● **Your goal**
Turn each line of the data below into a string in one JSON list, leaving out any blank lines.

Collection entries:
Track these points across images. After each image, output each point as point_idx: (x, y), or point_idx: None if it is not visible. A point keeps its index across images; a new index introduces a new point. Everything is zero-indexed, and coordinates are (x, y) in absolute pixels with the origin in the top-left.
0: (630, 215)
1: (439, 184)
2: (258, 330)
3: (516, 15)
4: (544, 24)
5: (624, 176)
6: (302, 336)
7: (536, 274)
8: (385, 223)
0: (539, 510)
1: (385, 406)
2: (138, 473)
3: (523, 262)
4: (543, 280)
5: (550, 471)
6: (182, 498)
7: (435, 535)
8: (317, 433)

● **Result of the task**
[
  "Track these points across images. After each image, output each point as point_idx: (x, y), or point_idx: None if it is not visible. A point keeps its index across images; a new index introduces a new point. Everything is zero-indexed, and coordinates are (x, y) in absolute pixels with the origin in the top-left.",
  "0: (630, 215)",
  "1: (439, 184)",
  "2: (258, 330)",
  "3: (516, 15)",
  "4: (544, 24)",
  "5: (624, 176)",
  "6: (302, 336)",
  "7: (536, 274)",
  "8: (385, 223)",
  "0: (539, 510)",
  "1: (385, 406)",
  "2: (138, 473)",
  "3: (523, 262)",
  "4: (543, 280)",
  "5: (550, 471)",
  "6: (182, 498)",
  "7: (435, 535)",
  "8: (317, 433)"
]